A lot has happened in the last two weeks! Or is it now three? An earthquake followed by a tropical storm, days of power out, major flooding, and now, more rain. It felt like we lost a week with the storm---preparing for it and then getting back to normal. We were left relatively unscathed. I didn't have to kayak to my house, or get my belongings sucked down a river, or see months of tough farming that was just about to pay off get doused in the fires of flooding, like some friends did. The pond was overflowing, many roads were closed, and the neighborhood had a house burn down. Pumpkins bobbed in the nearby Hudson river, a sign of the fields lost to the flooding. We lost our power for only three days, and thankfully our generator kept the chest freezer, which was packed to the gills, nice and cold.

Our street, our stream.
While the power was out, I had a bunch of garden tomatoes waiting to be salsa. Thank goodness I had just finished 150 pounds of tomato sauce the two weeks before. There were also four pounds of black plums macerating in the fridge. And boy, did they macerate. They sat for five days! I was waiting for the storm to pass, then for the power to go back on, then finally, once we got the fridge on the generator, I opened it up to pull the plums. That day I made the jam.
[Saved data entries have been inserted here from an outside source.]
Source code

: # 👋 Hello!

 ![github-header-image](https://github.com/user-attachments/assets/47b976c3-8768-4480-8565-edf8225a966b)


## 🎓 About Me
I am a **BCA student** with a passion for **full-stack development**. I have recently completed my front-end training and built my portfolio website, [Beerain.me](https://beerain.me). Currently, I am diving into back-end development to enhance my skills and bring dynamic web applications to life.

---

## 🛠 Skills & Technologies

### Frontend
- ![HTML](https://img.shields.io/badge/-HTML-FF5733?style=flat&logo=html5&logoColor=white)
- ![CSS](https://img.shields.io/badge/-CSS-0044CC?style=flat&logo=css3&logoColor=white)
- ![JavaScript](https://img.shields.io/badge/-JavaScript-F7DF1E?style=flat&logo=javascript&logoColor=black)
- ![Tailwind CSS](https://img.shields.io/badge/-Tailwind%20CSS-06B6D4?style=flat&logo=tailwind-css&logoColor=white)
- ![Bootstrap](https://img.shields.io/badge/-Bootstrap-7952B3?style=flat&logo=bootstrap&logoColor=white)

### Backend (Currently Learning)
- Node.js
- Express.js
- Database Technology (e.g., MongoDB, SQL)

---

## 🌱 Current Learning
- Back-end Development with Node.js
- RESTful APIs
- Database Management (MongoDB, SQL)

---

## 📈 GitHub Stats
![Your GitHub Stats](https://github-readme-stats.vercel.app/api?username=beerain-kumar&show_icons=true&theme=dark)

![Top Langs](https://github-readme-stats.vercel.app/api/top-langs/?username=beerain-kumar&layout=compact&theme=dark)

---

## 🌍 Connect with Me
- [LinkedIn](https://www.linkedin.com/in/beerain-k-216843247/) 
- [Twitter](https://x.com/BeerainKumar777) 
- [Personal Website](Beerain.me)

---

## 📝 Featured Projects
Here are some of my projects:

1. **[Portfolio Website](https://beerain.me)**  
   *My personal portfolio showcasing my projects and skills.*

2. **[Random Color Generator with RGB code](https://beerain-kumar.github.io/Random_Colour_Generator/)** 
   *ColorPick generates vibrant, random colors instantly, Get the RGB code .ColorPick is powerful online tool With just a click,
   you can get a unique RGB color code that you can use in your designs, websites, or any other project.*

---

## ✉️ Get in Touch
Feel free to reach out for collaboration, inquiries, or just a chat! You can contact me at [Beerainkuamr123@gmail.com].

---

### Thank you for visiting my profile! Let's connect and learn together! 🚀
That night the power came back on. Figures. I do have a gas stove, so there was no worries there---it was just the lack of water that was stopping me, both for cleaning and canning. Ends up, I never had to go borrow water.

How are you doing? I hope that if you weathered the storm, that you didn't sustain too much damage!

Thank you, Coleman lamp.

A Port in Every Plum Jam

4 pounds of black plums, halved and pits removed
1 1/2 pounds of sugar

Combine and let macerate in a turned off fridge for a few days! Without the storm, I would've let them macerate a day or two in the fridge. But maceration is the boon of the preserver. It always buys you time. These firm plums probably stood up to the sugar bath better than most fruit, though.

Pull the plum mixture and put in your jamming pot. Add:

1 pound of sugar
2 tablespoons of lemon juice

Bring the mixture to a boil, and let it cook at a boil until it reaches the gel stage, or 220 degrees on a candy thermometer. This will take about twenty minutes from the time it starts to boil. When the gel stage has been reached, turn off the heat and add:

two hearty glugs of port wine
a few coarse grinds of fresh black pepper

Stir to combine. Ladle into hot jars and process in a boiling water bath for ten minutes.

Cream cheese pastries.
These cream cheese wafers? cookies? pastries? are super easy to make. I used a 1/2 stick of butter and 6 ounces of cream cheese, pulsing them in the food processor with a quarter teaspoon of salt and a cup of flour, until they were thoroughly combined and looked like coarse gravel. Dumped into a bowl, you can then form the dough with a few kneads of your hands. Let the dough chill for an hour (or a few days, like I did). Roll and cut out circles. I egg washed and topped them with sesame seeds. Bake them for 8 to 10 minutes at 400 degrees. Make sure to let them cool well. If you eat them immediately they won't be quite as good---believe me! But do make sure to eat them up right within a day or two. They don't age well. This makes about twenty wafers.


  1. Those little pastries look so delectable. Yes indeedy, macerating fruit does buy you time. I seem to have an inbuilt sense of the last minute!

  2. Hey Jules it's Liz,
    These look yummy, but did you use flour? And can I macerate raspberries with my plums?

  3. Gloria - Me too!

    Liz - I'm a little rusty. Thanks for catching that! Just updated it. And I think raspberries would be a perfect addition! xoj

  4. glad you are safe, if a little soggy. i am sad to hear of all the losses, and of the bobbing pumpkins lost down the river, but the image (of the pumpkins) does make me laugh. and OH those little wafers...must make this weekend...

  5. I learned the joys of maceration this year really. I'm so glad to hear everything is good with you and your family. And, can I
    Just say... 150 lbs of tomato sauce? How big was your yield after cooking down (and did you use the VitaMix)? You are amazing!

  6. Pen and Paperie - You know, the pumpkins are really very cute bobbing in the water. I don't blame you laughing!

    R - Awww. Crazy yield. The Vitamix rules, but you know what? It's dead already! I have to call them up and find out what happens next. Grr!